Automotive recyclers and salvage yards may be deluged by vehicles damaged by the hurricanes that have hit southern states in recent months.
Massive flooding in Houston and surrounding areas hit by Hurricane Harvey caused widespread damage to vehicles.
Cox Automotive estimates that 300,000 to 500,000 cars were damaged, according to a Steel Market Update report on hurricanes’ effects on auto scrap markets. Some vehicles will be repaired while others will be salvaged.
Both repaired and scrapped vehicles impact the salvage yard market. Typically when a vehicle is repaired, recycled parts will be used when a brand new part is not needed. The percentage of recycled parts used increases as vehicles age. For instance, a 4-6-year-old car being repaired uses 59% non-OE parts, including recycled ones.
Cox Automotive estimates that 20 percent of the damaged vehicles will be repaired and that the others will be replaced. This means that around 20 percent of the vehicles will require some recycled parts and that 80 percent of vehicles will be up for auction for salvage yards, which could remove all useable useful parts.

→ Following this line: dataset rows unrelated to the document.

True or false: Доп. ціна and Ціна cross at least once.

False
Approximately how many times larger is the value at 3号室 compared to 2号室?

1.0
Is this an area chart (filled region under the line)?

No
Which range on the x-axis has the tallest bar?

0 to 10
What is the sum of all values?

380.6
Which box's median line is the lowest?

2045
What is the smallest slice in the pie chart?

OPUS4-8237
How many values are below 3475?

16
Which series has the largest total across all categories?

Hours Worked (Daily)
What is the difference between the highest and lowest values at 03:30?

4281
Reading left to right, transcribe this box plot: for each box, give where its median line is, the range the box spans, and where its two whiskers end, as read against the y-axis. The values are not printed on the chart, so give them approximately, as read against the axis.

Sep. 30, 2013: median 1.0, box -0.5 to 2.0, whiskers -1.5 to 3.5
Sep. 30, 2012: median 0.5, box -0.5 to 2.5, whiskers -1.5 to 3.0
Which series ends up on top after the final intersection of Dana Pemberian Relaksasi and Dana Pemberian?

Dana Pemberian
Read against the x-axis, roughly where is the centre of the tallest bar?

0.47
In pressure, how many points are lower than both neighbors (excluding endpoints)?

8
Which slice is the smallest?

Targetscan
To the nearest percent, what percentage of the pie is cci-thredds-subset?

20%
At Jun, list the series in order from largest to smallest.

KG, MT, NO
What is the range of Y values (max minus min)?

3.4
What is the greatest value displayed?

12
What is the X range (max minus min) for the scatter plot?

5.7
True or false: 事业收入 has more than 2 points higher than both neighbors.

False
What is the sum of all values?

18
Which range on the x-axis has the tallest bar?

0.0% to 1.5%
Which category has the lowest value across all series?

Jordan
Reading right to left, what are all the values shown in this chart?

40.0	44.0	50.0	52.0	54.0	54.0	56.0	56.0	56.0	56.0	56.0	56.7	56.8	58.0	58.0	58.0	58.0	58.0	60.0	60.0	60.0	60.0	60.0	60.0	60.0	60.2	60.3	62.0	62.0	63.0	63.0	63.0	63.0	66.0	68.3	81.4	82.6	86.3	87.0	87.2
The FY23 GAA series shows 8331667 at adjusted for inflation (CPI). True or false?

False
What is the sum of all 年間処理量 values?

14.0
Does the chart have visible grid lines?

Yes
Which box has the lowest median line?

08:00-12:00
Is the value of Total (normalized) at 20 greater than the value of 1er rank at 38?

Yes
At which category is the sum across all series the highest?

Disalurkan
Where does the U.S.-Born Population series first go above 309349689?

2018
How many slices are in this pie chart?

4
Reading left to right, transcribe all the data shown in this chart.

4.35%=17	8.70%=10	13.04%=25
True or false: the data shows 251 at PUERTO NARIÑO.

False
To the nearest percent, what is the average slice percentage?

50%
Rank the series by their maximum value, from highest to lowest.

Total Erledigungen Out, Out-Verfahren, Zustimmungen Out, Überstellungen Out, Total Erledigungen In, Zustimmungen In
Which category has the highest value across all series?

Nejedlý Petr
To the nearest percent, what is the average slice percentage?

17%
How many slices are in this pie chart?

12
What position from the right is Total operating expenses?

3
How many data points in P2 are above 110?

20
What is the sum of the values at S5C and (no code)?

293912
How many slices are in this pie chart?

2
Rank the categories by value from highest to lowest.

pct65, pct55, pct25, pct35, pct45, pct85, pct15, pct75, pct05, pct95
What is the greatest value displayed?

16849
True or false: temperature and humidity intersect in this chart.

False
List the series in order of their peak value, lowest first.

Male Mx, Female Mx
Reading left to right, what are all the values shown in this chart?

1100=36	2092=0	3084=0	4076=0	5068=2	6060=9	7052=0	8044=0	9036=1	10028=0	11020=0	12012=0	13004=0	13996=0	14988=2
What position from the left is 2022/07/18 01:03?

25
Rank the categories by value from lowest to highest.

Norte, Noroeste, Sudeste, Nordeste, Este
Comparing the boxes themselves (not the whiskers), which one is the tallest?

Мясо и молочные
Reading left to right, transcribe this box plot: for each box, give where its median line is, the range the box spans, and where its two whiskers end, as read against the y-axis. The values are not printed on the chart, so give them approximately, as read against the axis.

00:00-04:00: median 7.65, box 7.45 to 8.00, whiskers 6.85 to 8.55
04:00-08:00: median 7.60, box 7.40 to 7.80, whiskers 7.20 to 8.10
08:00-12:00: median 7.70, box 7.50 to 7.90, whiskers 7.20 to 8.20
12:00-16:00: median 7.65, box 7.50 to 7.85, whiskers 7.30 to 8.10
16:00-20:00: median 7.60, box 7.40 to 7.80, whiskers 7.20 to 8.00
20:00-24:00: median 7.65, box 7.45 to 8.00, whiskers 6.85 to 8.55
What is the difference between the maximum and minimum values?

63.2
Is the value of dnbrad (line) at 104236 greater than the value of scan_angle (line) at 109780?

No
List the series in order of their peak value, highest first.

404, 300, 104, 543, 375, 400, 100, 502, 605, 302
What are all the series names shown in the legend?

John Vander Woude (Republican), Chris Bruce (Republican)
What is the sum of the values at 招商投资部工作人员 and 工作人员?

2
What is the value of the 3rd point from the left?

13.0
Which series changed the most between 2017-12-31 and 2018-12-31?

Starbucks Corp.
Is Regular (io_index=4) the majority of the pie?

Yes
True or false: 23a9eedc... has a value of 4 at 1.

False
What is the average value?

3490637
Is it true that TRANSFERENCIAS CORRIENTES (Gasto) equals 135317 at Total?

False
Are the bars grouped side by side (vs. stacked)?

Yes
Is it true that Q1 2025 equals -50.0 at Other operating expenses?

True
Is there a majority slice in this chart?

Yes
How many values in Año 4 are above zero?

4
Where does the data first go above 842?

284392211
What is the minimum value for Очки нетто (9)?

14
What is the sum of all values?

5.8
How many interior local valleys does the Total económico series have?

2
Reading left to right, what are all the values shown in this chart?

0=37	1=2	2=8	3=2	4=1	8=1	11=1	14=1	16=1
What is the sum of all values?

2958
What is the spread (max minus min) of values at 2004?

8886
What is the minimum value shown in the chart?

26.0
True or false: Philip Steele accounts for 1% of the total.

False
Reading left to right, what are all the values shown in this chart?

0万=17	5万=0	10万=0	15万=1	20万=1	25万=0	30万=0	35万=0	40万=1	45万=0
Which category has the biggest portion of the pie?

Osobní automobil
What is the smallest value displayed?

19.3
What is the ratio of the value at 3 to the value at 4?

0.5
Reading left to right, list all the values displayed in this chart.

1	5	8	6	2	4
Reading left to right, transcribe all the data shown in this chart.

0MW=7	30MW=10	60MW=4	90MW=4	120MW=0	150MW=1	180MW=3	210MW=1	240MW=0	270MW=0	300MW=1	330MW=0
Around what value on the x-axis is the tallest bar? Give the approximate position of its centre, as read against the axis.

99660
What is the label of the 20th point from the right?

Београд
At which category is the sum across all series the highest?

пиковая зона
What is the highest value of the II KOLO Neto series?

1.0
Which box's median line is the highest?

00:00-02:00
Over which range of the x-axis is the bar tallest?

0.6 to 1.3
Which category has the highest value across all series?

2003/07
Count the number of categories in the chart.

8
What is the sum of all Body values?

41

The automotive industry as a whole is expected to take a hit due to the massive number of damaged vehicles that were either at dealerships or warehouses. This means that the people who have damaged cars now also have a tough time getting a new car because the local car dealerships are often impacted the same. The effect will be particularly acute given that Texas is the nation’s second-largest market.
However, it is projected that the industry will end up with positive growth due to the massive number of vehicles that will need to be purchased or repaired. Texans account for 9 percent of the vehicles sold retail in the U.S, according to a Detroit News article on how the auto industry feels Harvey’s impact. They also account for 14 percent of full-size pickup sales.
One Houston-based dealership experienced 700 calls over a few days from people who needed to bring their damaged vehicles in for repair. The automotive industry will likely see a similar boom that happened after Hurricane Sandy hit the Northeast. Car sales spiked 49 percent in the month after Sandy. That surge lasted two months.
Repairs and replacements could continue to drive the industry in fast-growing Houston, which is one of the nation’s largest home-building markets.